→ **DIRECTIVE**:
Quote every line of text in the listing below verbatim, omitting the pictures.

____

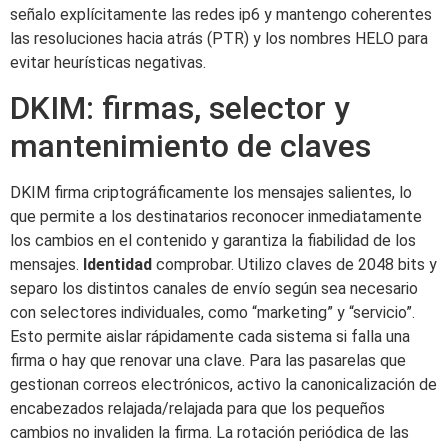
señalo explícitamente las redes ip6 y mantengo coherentes
las resoluciones hacia atrás (PTR) y los nombres HELO para
evitar heurísticas negativas.
DKIM: firmas, selector y
mantenimiento de claves
DKIM firma criptográficamente los mensajes salientes, lo
que permite a los destinatarios reconocer inmediatamente
los cambios en el contenido y garantiza la fiabilidad de los
mensajes.
Identidad
comprobar. Utilizo claves de 2048 bits y
separo los distintos canales de envío según sea necesario
con selectores individuales, como “marketing” y “servicio”.
Esto permite aislar rápidamente cada sistema si falla una
firma o hay que renovar una clave. Para las pasarelas que
gestionan correos electrónicos, activo la canonicalización de
encabezados relajada/relajada para que los pequeños
cambios no invaliden la firma. La rotación periódica de las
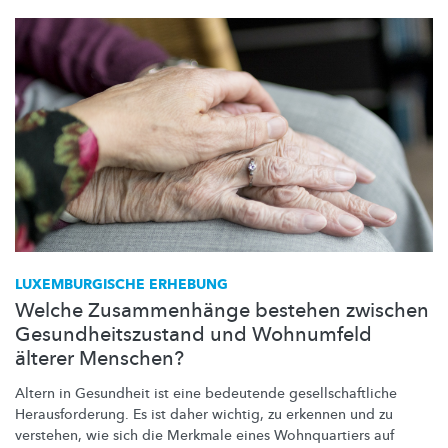
LUXEMBURGISCHE
ERHEBUNG
Welche Zusammenhänge bestehen zwischen
Gesundheitszustand und Wohnumfeld
älterer Menschen?
Altern in Gesundheit ist eine bedeutende
gesellschaftliche
Herausforderung.
Es ist daher wichtig, zu erkennen und zu
verstehen, wie sich die Merkmale eines Wohnquartiers auf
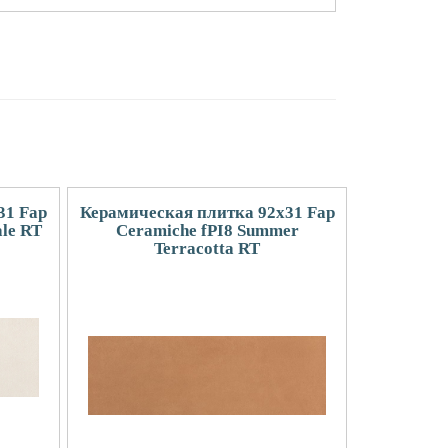
31 Fap
Керамическая плитка 92x31 Fap
le RT
Ceramiche fPI8 Summer
Terracotta RT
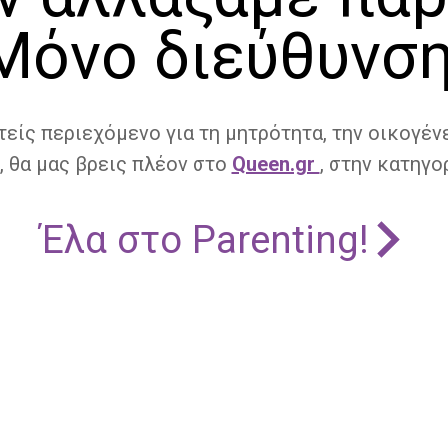
Μόνο διεύθυνση
τείς περιεχόμενο για τη μητρότητα, την οικογένε
, θα μας βρεις πλέον στο
Queen.gr
, στην κατηγορ
Έλα στο Parenting!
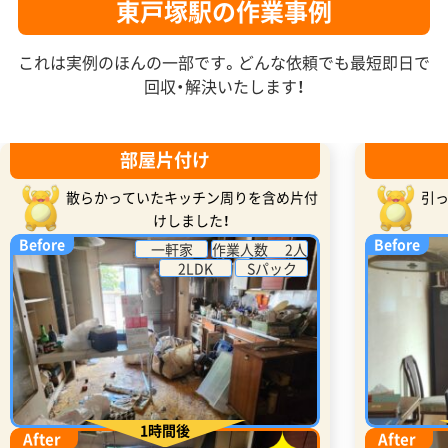
東戸塚駅の作業事例
これは実例のほんの一部です。どんな依頼でも最短即日で
回収・解決いたします！
部屋片付け
散らかっていたキッチン周りを含め片付
引
けしました！
Before
Before
一軒家
作業人数 2人
2LDK
Sパック
1時間後
After
After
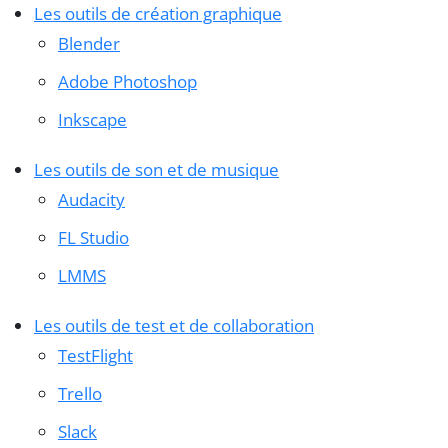
Les outils de création graphique
Blender
Adobe Photoshop
Inkscape
Les outils de son et de musique
Audacity
FL Studio
LMMS
Les outils de test et de collaboration
TestFlight
Trello
Slack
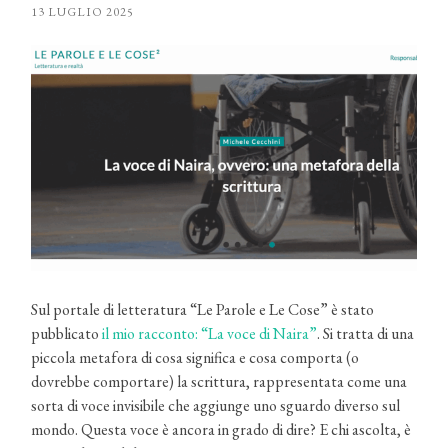
13 LUGLIO 2025
Sul portale di letteratura “Le Parole e Le Cose” è stato
pubblicato
il mio racconto: “La voce di Naira”
. Si tratta di una
piccola metafora di cosa significa e cosa comporta (o
dovrebbe comportare) la scrittura, rappresentata come una
sorta di voce invisibile che aggiunge uno sguardo diverso sul
mondo. Questa voce è ancora in grado di dire? E chi ascolta, è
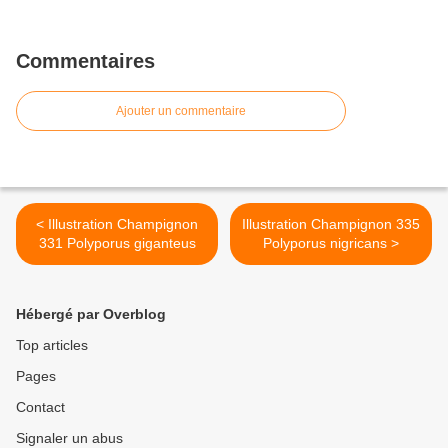
Commentaires
Ajouter un commentaire
< Illustration Champignon
Illustration Champignon 335
331 Polyporus giganteus
Polyporus nigricans >
Hébergé par Overblog
Top articles
Pages
Contact
Signaler un abus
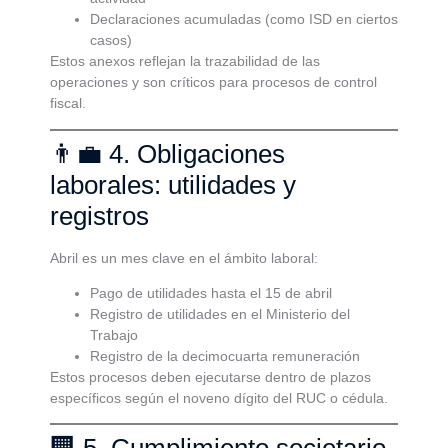
Declaraciones acumuladas (como ISD en ciertos
casos)
Estos anexos reflejan la trazabilidad de las
operaciones y son críticos para procesos de control
fiscal.
👨‍💼 4. Obligaciones
laborales: utilidades y
registros
Abril es un mes clave en el ámbito laboral:
Pago de utilidades hasta el 15 de abril
Registro de utilidades en el Ministerio del
Trabajo
Registro de la decimocuarta remuneración
Estos procesos deben ejecutarse dentro de plazos
específicos según el noveno dígito del RUC o cédula.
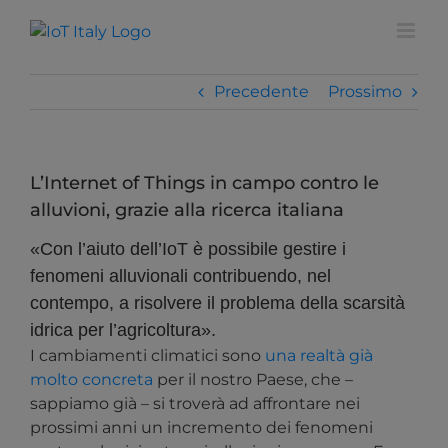
Salta
modal-check
al
contenuto
Precedente
Prossimo
L’Internet of Things in campo contro le
alluvioni, grazie alla ricerca italiana
«Con l’aiuto dell’IoT è possibile gestire i
fenomeni alluvionali contribuendo, nel
contempo, a risolvere il problema della scarsità
idrica per l’agricoltura».
I cambiamenti climatici sono
una realtà già
molto concreta
per il nostro Paese, che –
sappiamo già – si troverà ad affrontare nei
prossimi anni un incremento dei fenomeni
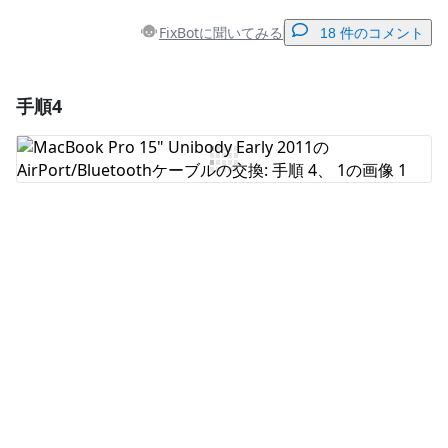
FixBotに聞いてみる
18 件のコメント
手順4
コメントを追加
コメントを追加
キャンセル
コメントを投稿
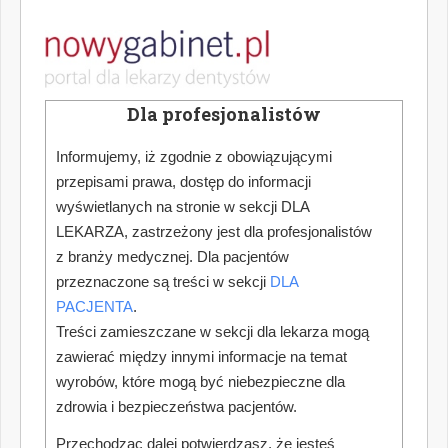
Dla profesjonalistów
Informujemy, iż zgodnie z obowiązującymi
przepisami prawa, dostęp do informacji
wyświetlanych na stronie w sekcji DLA
LEKARZA, zastrzeżony jest dla profesjonalistów
z branży medycznej. Dla pacjentów
przeznaczone są treści w sekcji
DLA
PACJENTA
.
Treści zamieszczane w sekcji dla lekarza mogą
zawierać między innymi informacje na temat
wyrobów, które mogą być niebezpieczne dla
zdrowia i bezpieczeństwa pacjentów.
Przechodząc dalej potwierdzasz, że jesteś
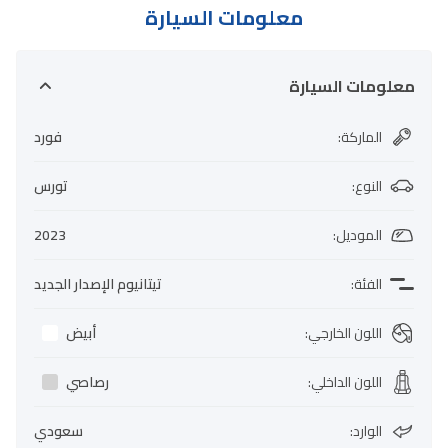
معلومات السيارة
معلومات السيارة
الماركة
:
فورد
النوع
:
تورس
الموديل
:
2023
الفئة
:
تيتانيوم الإصدار الجديد
اللون الخارجي
:
أبيض
اللون الداخلي
:
رصاصي
الوارد
:
سعودي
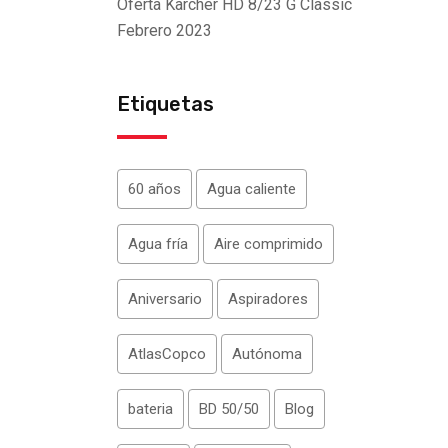
Oferta Kärcher HD 8/23 G Classic
Febrero 2023
Etiquetas
60 años
Agua caliente
Agua fría
Aire comprimido
Aniversario
Aspiradores
AtlasCopco
Autónoma
bateria
BD 50/50
Blog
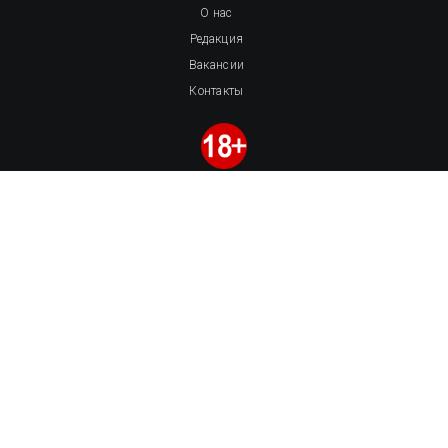
О нас
Редакция
Вакансии
Контакты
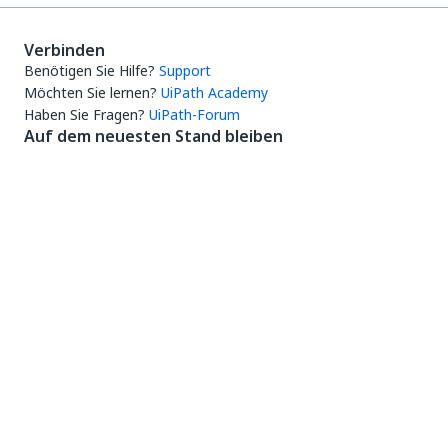
Verbinden
Benötigen Sie Hilfe?
Support
Möchten Sie lernen?
UiPath Academy
Haben Sie Fragen?
UiPath-Forum
Auf dem neuesten Stand bleiben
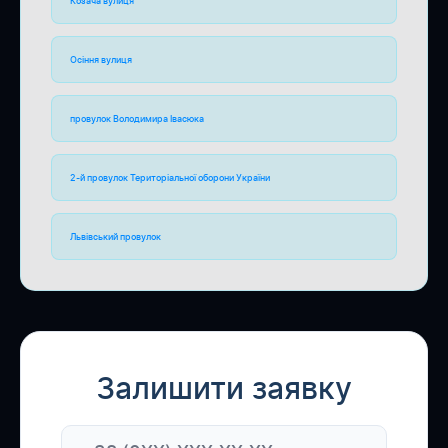
Козача вулиця
Осіння вулиця
провулок Володимира Івасюка
2-й провулок Територіальної оборони України
Львівський провулок
Залишити заявку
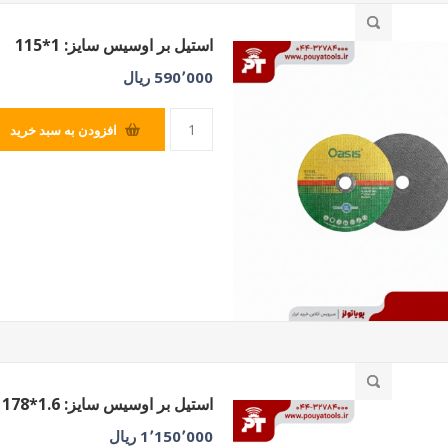
استیل بر اوسیس سایز: 1*115
SILVER
590٬000 ریال
افزودن به سبد خرید
استیل بر اوسیس سایز: 1.6*178
1٬150٬000 ریال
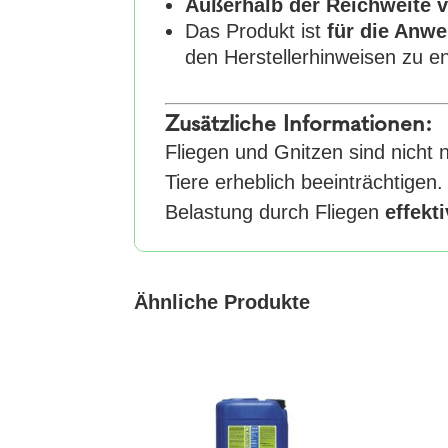
Außerhalb der Reichweite 
Das Produkt ist
für die Anwe
den Herstellerhinweisen zu 
Zusätzliche Informationen:
Fliegen und Gnitzen sind nicht
Tiere erheblich beeinträchtige
Belastung durch Fliegen
effekt
Ähnliche Produkte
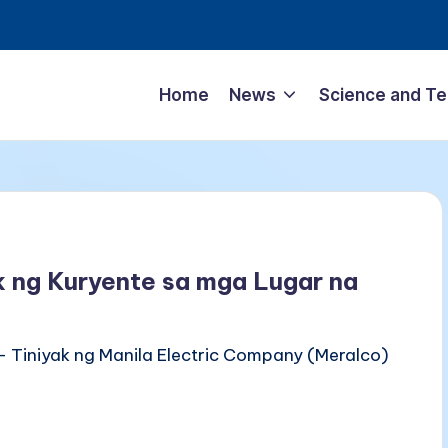
Home
News
Science and T
k ng Kuryente sa mga Lugar na
 Tiniyak ng Manila Electric Company (Meralco)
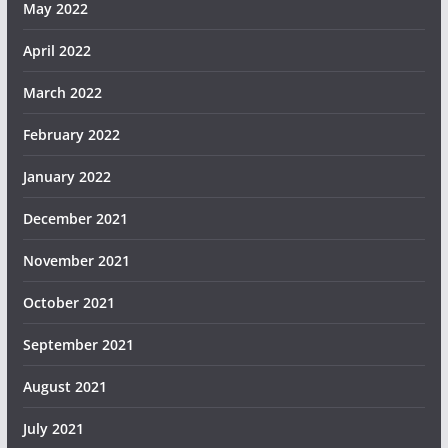
May 2022
April 2022
March 2022
February 2022
January 2022
December 2021
November 2021
October 2021
September 2021
August 2021
July 2021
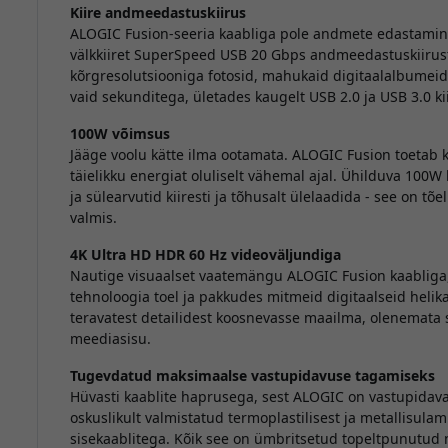
Kiire andmeedastuskiirus
ALOGIC Fusion-seeria kaabliga pole andmete edastamin
välkkiiret SuperSpeed USB 20 Gbps andmeedastuskiirust, 
kõrgresolutsiooniga fotosid, mahukaid digitaalalbumeid 
vaid sekunditega, ületades kaugelt USB 2.0 ja USB 3.0 kii
100W võimsus
Jääge voolu kätte ilma ootamata. ALOGIC Fusion toetab
täielikku energiat oluliselt vähemal ajal. Ühilduva 100W
ja sülearvutid kiiresti ja tõhusalt ülelaadida - see on 
valmis.
4K Ultra HD HDR 60 Hz videoväljundiga
Nautige visuaalset vaatemängu ALOGIC Fusion kaabliga,
tehnoloogia toel ja pakkudes mitmeid digitaalseid helika
teravatest detailidest koosnevasse maailma, olenemata s
meediasisu.
Tugevdatud maksimaalse vastupidavuse tagamiseks
Hüvasti kaablite haprusega, sest ALOGIC on vastupidava
oskuslikult valmistatud termoplastilisest ja metallisula
sisekaablitega. Kõik see on ümbritsetud topeltpunutud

____

→ **TASK RESULT**:
señalo explícitamente las redes ip6 y mantengo coherentes
las resoluciones hacia atrás (PTR) y los nombres HELO para
evitar heurísticas negativas.
DKIM: firmas, selector y
mantenimiento de claves
DKIM firma criptográficamente los mensajes salientes, lo
que permite a los destinatarios reconocer inmediatamente
los cambios en el contenido y garantiza la fiabilidad de los
mensajes.
Identidad
comprobar. Utilizo claves de 2048 bits y
separo los distintos canales de envío según sea necesario
con selectores individuales, como “marketing” y “servicio”.
Esto permite aislar rápidamente cada sistema si falla una
firma o hay que renovar una clave. Para las pasarelas que
gestionan correos electrónicos, activo la canonicalización de
encabezados relajada/relajada para que los pequeños
cambios no invaliden la firma. La rotación periódica de las
LUXEMBURGISCHE
ERHEBUNG
Welche Zusammenhänge bestehen zwischen
Gesundheitszustand und Wohnumfeld
älterer Menschen?
Altern in Gesundheit ist eine bedeutende
gesellschaftliche
Herausforderung.
Es ist daher wichtig, zu erkennen und zu
verstehen, wie sich die Merkmale eines Wohnquartiers auf
31 Fap
Керамическая плитка 92x31 Fap
le RT
Ceramiche fPI8 Summer
Terracotta RT
Μόνο διεύθυνση
τείς περιεχόμενο για τη μητρότητα, την οικογένε
, θα μας βρεις πλέον στο
Queen.gr
, στην κατηγορ
Έλα στο Parenting!
東戸塚駅の作業事例
これは実例のほんの一部です。どんな依頼でも最短即日で
回収・解決いたします！
部屋片付け
散らかっていたキッチン周りを含め片付
引
けしました！
Before
Before
一軒家
作業人数 2人
2LDK
Sパック
1時間後
After
After
Les outils de création graphique
Blender
Adobe Photoshop
Inkscape
Les outils de son et de musique
Audacity
FL Studio
LMMS
Les outils de test et de collaboration
TestFlight
Trello
Slack
13 LUGLIO 2025
Sul portale di letteratura “Le Parole e Le Cose” è stato
pubblicato
il mio racconto: “La voce di Naira”
. Si tratta di una
piccola metafora di cosa significa e cosa comporta (o
dovrebbe comportare) la scrittura, rappresentata come una
sorta di voce invisibile che aggiunge uno sguardo diverso sul
mondo. Questa voce è ancora in grado di dire? E chi ascolta, è
Commentaires
Ajouter un commentaire
< Illustration Champignon
Illustration Champignon 335
331 Polyporus giganteus
Polyporus nigricans >
Hébergé par Overblog
Top articles
Pages
Contact
Signaler un abus
Declaraciones acumuladas (como ISD en ciertos
casos)
Estos anexos reflejan la trazabilidad de las
operaciones y son críticos para procesos de control
fiscal.
👨‍💼 4. Obligaciones
laborales: utilidades y
registros
Abril es un mes clave en el ámbito laboral:
Pago de utilidades hasta el 15 de abril
Registro de utilidades en el Ministerio del
Trabajo
Registro de la decimocuarta remuneración
Estos procesos deben ejecutarse dentro de plazos
específicos según el noveno dígito del RUC o cédula.
Salta
modal-check
al
contenuto
Precedente
Prossimo
L’Internet of Things in campo contro le
alluvioni, grazie alla ricerca italiana
«Con l’aiuto dell’IoT è possibile gestire i
fenomeni alluvionali contribuendo, nel
contempo, a risolvere il problema della scarsità
idrica per l’agricoltura».
I cambiamenti climatici sono
una realtà già
molto concreta
per il nostro Paese, che –
sappiamo già – si troverà ad affrontare nei
prossimi anni un incremento dei fenomeni
FixBotに聞いてみる
18 件のコメント
手順4
コメントを追加
コメントを追加
キャンセル
コメントを投稿
Dla profesjonalistów
Informujemy, iż zgodnie z obowiązującymi
przepisami prawa, dostęp do informacji
wyświetlanych na stronie w sekcji DLA
LEKARZA, zastrzeżony jest dla profesjonalistów
z branży medycznej. Dla pacjentów
przeznaczone są treści w sekcji
DLA
PACJENTA
.
Treści zamieszczane w sekcji dla lekarza mogą
zawierać między innymi informacje na temat
wyrobów, które mogą być niebezpieczne dla
zdrowia i bezpieczeństwa pacjentów.
Przechodząc dalej potwierdzasz, że jesteś
معلومات السيارة
معلومات السيارة
الماركة
:
فورد
النوع
:
تورس
الموديل
:
2023
الفئة
:
تيتانيوم الإصدار الجديد
اللون الخارجي
:
أبيض
اللون الداخلي
:
رصاصي
الوارد
:
سعودي
Oferta Kärcher HD 8/23 G Classic
Febrero 2023
Etiquetas
60 años
Agua caliente
Agua fría
Aire comprimido
Aniversario
Aspiradores
AtlasCopco
Autónoma
bateria
BD 50/50
Blog
О нас
Редакция
Вакансии
Контакты
Verbinden
Benötigen Sie Hilfe?
Support
Möchten Sie lernen?
UiPath Academy
Haben Sie Fragen?
UiPath-Forum
Auf dem neuesten Stand bleiben
Козача вулиця
Осіння вулиця
провулок Володимира Івасюка
2-й провулок Територіальної оборони України
Львівський провулок
Залишити заявку
استیل بر اوسیس سایز: 1*115
SILVER
590٬000 ریال
افزودن به سبد خرید
استیل بر اوسیس سایز: 1.6*178
1٬150٬000 ریال
Außerhalb der Reichweite 
Das Produkt ist
für die Anwe
den Herstellerhinweisen zu 
Zusätzliche Informationen:
Fliegen und Gnitzen sind nicht
Tiere erheblich beeinträchtige
Belastung durch Fliegen
effekt
Ähnliche Produkte
Home
News
Science and T
k ng Kuryente sa mga Lugar na
 Tiniyak ng Manila Electric Company (Meralco)
May 2022
April 2022
March 2022
February 2022
January 2022
December 2021
November 2021
October 2021
September 2021
August 2021
July 2021
Kiire andmeedastuskiirus
ALOGIC Fusion-seeria kaabliga pole andmete edastamin
välkkiiret SuperSpeed USB 20 Gbps andmeedastuskiirust, 
kõrgresolutsiooniga fotosid, mahukaid digitaalalbumeid 
vaid sekunditega, ületades kaugelt USB 2.0 ja USB 3.0 kii
100W võimsus
Jääge voolu kätte ilma ootamata. ALOGIC Fusion toetab
täielikku energiat oluliselt vähemal ajal. Ühilduva 100W
ja sülearvutid kiiresti ja tõhusalt ülelaadida - see on 
valmis.
4K Ultra HD HDR 60 Hz videoväljundiga
Nautige visuaalset vaatemängu ALOGIC Fusion kaabliga,
tehnoloogia toel ja pakkudes mitmeid digitaalseid helika
teravatest detailidest koosnevasse maailma, olenemata s
meediasisu.
Tugevdatud maksimaalse vastupidavuse tagamiseks
Hüvasti kaablite haprusega, sest ALOGIC on vastupidava
oskuslikult valmistatud termoplastilisest ja metallisula
sisekaablitega. Kõik see on ümbritsetud topeltpunutud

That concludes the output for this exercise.